Guilerme Briggs e o projeto Thin Big

Meio & Mensagem – Como classifica o convite para ser a voz do projeto Think Big?
Guilherme Briggs – Recebi esse convite com muita alegria porque o Think Big fala exatamente sobre ideias que mudam rotas, ideias que começam pequenas, mas têm visão, coragem e impacto. Emprestar voz para esse tipo de projeto não é somente narrar uma história, é ajudar a conduzir para uma reflexão. É dar ritmo, peso, emoção a ideias que inspiram outras pessoas a pensarem maior.
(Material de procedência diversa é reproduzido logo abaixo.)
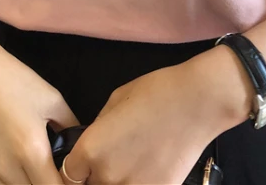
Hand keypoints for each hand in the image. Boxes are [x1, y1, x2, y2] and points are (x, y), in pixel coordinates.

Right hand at [0, 27, 78, 184]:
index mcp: (32, 151)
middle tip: (52, 171)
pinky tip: (10, 175)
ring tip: (32, 171)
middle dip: (46, 184)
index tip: (71, 177)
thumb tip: (81, 145)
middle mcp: (7, 169)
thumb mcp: (51, 98)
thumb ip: (70, 125)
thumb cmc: (13, 80)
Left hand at [61, 47, 253, 184]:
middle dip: (96, 175)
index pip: (68, 175)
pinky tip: (151, 167)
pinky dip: (141, 181)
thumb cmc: (155, 91)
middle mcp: (107, 176)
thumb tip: (96, 140)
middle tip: (115, 157)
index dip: (76, 168)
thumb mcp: (116, 100)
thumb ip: (99, 127)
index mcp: (91, 150)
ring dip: (117, 180)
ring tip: (133, 161)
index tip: (86, 163)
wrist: (197, 101)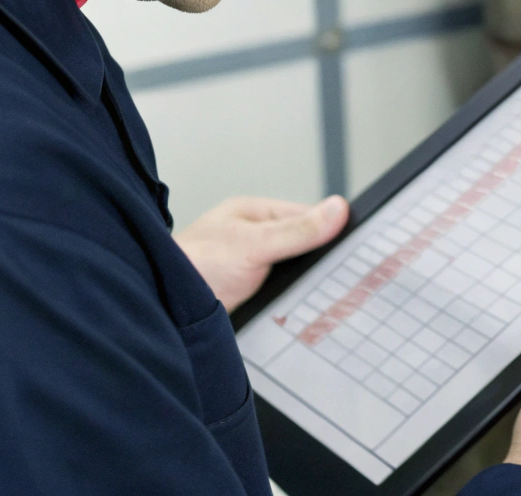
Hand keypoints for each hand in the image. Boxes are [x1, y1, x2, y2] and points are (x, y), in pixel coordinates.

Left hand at [175, 195, 348, 308]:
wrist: (162, 312)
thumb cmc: (193, 266)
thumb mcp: (253, 245)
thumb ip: (297, 231)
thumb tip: (337, 209)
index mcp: (255, 214)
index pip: (307, 216)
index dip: (331, 230)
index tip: (357, 245)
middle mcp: (254, 238)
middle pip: (303, 246)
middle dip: (321, 262)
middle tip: (348, 278)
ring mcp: (252, 267)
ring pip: (294, 273)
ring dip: (306, 286)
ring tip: (330, 298)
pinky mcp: (249, 295)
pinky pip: (282, 295)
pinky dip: (294, 303)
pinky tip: (305, 312)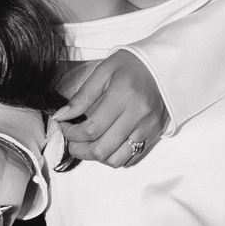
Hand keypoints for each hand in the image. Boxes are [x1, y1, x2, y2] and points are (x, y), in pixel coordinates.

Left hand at [55, 50, 167, 166]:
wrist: (163, 66)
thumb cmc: (131, 65)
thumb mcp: (103, 72)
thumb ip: (81, 97)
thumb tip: (61, 116)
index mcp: (122, 97)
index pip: (90, 129)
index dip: (71, 133)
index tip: (63, 126)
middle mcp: (137, 116)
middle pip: (101, 149)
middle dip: (79, 149)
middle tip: (72, 140)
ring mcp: (147, 129)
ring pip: (115, 160)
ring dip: (95, 157)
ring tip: (87, 144)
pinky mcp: (153, 135)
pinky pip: (130, 158)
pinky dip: (113, 156)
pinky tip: (105, 143)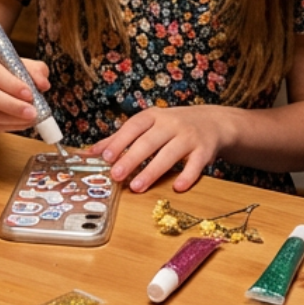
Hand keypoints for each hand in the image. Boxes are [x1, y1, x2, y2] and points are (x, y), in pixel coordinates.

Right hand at [0, 45, 48, 132]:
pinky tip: (17, 124)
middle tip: (32, 113)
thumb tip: (43, 84)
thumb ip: (32, 69)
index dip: (10, 83)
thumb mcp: (14, 62)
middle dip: (10, 105)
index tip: (30, 94)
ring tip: (28, 120)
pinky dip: (1, 126)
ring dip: (7, 119)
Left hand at [90, 105, 234, 193]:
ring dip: (153, 171)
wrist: (213, 122)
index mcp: (153, 117)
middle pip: (149, 142)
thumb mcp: (148, 126)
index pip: (133, 127)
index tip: (106, 157)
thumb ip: (120, 138)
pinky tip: (178, 187)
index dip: (119, 141)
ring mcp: (189, 137)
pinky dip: (188, 175)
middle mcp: (171, 124)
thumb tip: (90, 152)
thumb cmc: (173, 127)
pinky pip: (196, 164)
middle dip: (131, 158)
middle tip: (116, 175)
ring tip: (137, 187)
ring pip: (169, 154)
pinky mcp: (205, 150)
M&M – Qual é o papel da dublagem na construção da identidade de uma série de marca, sobretudo narrando grandes feitos da indústria?
Briggs – A voz ajuda a criar a identidade, dar unidade e criar memória. Quando falamos de grandes feitos da indústria, não basta apenas informar, é preciso envolver. A dublagem transforma os vários dados e informações em narrativa, transforma em história envolvente e que fixa na mente das pessoas e, consequentemente, nas emoções.
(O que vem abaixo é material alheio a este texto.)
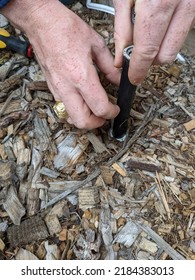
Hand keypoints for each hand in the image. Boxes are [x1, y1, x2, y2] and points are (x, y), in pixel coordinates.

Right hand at [1, 0, 119, 128]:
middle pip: (82, 121)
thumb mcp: (96, 44)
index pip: (99, 107)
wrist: (41, 23)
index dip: (112, 112)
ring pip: (70, 118)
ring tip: (94, 110)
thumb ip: (109, 66)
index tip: (116, 109)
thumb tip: (118, 80)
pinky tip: (82, 101)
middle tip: (105, 116)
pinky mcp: (51, 87)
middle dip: (97, 124)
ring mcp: (57, 89)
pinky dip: (75, 110)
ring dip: (85, 119)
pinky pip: (63, 108)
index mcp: (81, 75)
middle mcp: (67, 87)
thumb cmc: (65, 28)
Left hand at [113, 0, 194, 84]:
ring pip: (176, 46)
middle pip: (166, 55)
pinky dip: (169, 33)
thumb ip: (122, 30)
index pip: (148, 50)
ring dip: (160, 46)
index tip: (133, 76)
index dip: (138, 68)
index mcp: (160, 2)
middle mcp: (183, 4)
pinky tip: (161, 21)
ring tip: (148, 30)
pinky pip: (183, 31)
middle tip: (138, 51)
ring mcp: (194, 5)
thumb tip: (121, 59)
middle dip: (149, 59)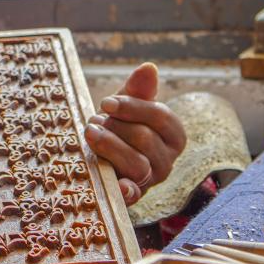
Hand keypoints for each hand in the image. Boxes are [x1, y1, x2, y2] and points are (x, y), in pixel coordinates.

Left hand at [83, 62, 185, 205]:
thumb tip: (149, 67)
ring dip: (108, 147)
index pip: (161, 117)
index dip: (132, 107)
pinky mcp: (133, 196)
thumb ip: (137, 90)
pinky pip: (134, 195)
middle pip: (145, 138)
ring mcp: (151, 180)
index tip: (106, 103)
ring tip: (90, 135)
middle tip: (93, 123)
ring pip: (138, 164)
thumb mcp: (125, 107)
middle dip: (114, 127)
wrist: (100, 158)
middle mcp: (168, 160)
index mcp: (173, 135)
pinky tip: (118, 185)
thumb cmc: (117, 128)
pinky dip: (127, 191)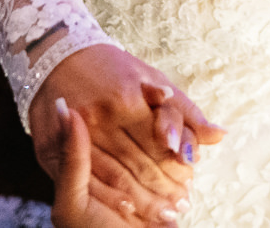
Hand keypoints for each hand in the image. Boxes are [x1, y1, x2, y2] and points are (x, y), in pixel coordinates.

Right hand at [32, 47, 222, 223]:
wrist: (56, 57)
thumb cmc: (112, 69)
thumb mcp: (152, 79)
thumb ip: (184, 112)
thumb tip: (218, 135)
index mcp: (128, 98)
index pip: (160, 146)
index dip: (176, 169)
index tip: (189, 186)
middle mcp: (101, 116)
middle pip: (138, 165)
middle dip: (161, 190)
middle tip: (180, 208)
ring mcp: (74, 133)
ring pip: (114, 177)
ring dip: (140, 200)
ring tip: (161, 215)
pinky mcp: (51, 147)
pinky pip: (84, 180)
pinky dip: (108, 198)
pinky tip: (126, 210)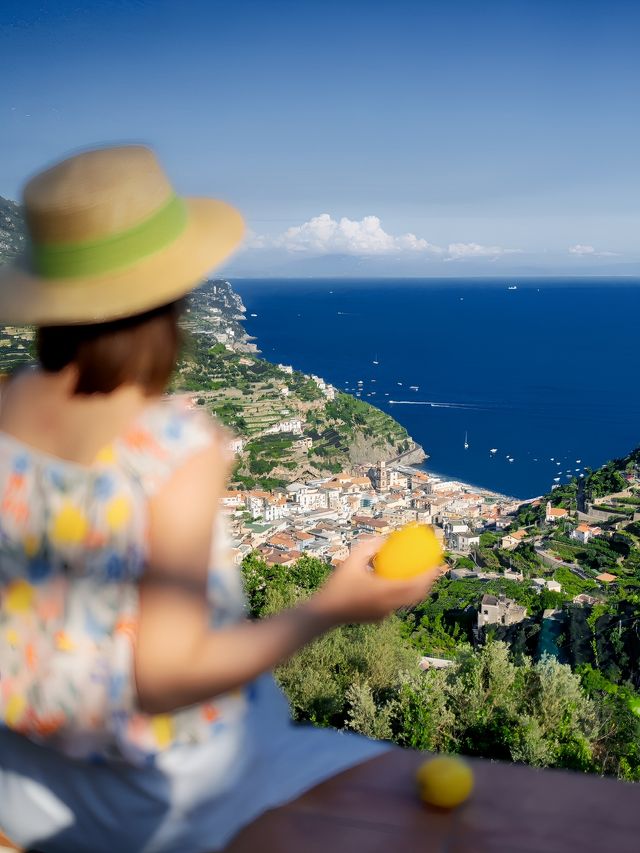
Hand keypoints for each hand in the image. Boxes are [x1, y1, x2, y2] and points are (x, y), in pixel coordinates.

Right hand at [309, 536, 444, 625]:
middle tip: (431, 568)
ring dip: (416, 590)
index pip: (416, 584)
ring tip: (417, 575)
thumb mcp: (351, 561)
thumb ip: (369, 548)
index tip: (436, 563)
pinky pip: (395, 604)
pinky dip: (402, 594)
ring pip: (407, 601)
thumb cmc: (337, 585)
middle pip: (417, 595)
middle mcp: (389, 605)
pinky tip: (396, 584)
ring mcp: (385, 613)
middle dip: (428, 583)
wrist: (325, 613)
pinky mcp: (378, 617)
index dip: (429, 575)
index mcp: (386, 592)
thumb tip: (385, 539)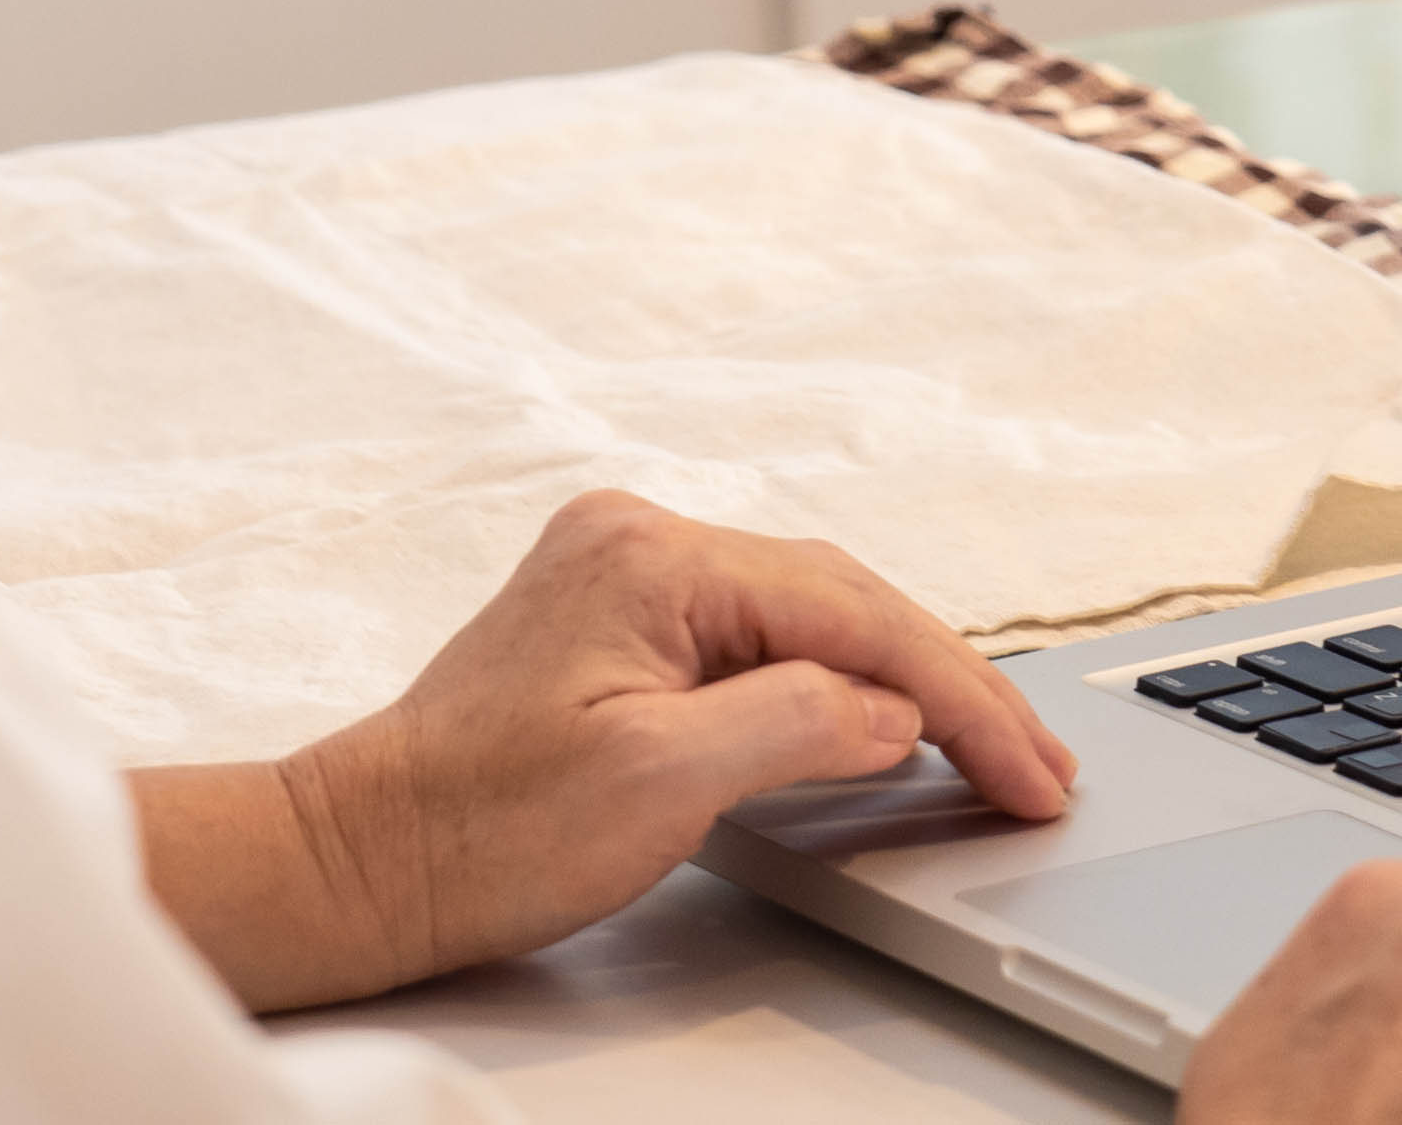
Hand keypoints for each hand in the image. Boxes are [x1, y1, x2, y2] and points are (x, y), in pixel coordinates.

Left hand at [134, 490, 1073, 1010]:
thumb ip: (795, 726)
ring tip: (990, 754)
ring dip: (899, 685)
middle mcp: (639, 538)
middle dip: (950, 688)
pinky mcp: (614, 623)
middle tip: (1038, 771)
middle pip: (842, 601)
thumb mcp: (660, 784)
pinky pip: (758, 637)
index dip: (961, 699)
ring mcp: (624, 574)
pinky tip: (881, 725)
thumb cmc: (479, 830)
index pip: (855, 614)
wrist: (363, 862)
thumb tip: (891, 712)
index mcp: (653, 556)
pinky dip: (831, 682)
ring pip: (807, 616)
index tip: (1030, 771)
Engajamento na economia da atenção

M&M – Vozes familiares contribuem para o engajamento de conteúdo, especialmente em meio à economia da atenção?
Briggs – Contribuem muito. Vivemos uma disputa constante pela atenção. Tudo é rápido, tudo é excesso. Então, uma voz familiar cria reconhecimento imediato, cria conforto e confiança. É quase um convite dizendo: “Fica aqui um pouquinho mais. Pera aí, eu tenho mais uma história para te contar”. E os seres humanos são movidos por histórias. Somos contadores e ouvintes de histórias, principalmente se ensinam entretendo. É o melhor dos mundos.

M&M – O que a dublagem exige de um profissional em projetos diferentes, no caso de ficção e não ficção, por exemplo? A preparação varia de alguma forma?
Briggs – Muda bastante. Na ficção, o foco está no personagem, na emoção, no subtexto, na intenção. Já na ficção, o desafio é outro. É mais na clareza, no ritmo, na credibilidade. Mas, nos dois casos, o preparo é essencial. Tem que entender o texto, o contexto e respeitar profundamente o conteúdo.

A IA na dublagem

M&M – Como enxerga a interferência da inteligência artificial (IA) sobre a dublagem ?
Briggs – A IA é uma ferramenta poderosa. Isso é inegável. Mas voz não é somente o som. Voz é intenção, pausa, respiração, vivência. A IA pode apoiar processos, pode ajudar tecnicamente, mas a interpretação, a ética humana e a conexão emocional ainda são humanas. Não acredito que uma IA vá conseguir envolver um ser humano tão profundamente quanto um ser humano consegue fazer com o outro. É preciso DNA, ossos, vivência, anos de experiência, sangue, suor e lágrimas e, claro, o bom e velho humor das pessoas que nenhuma IA vai conseguir recriar.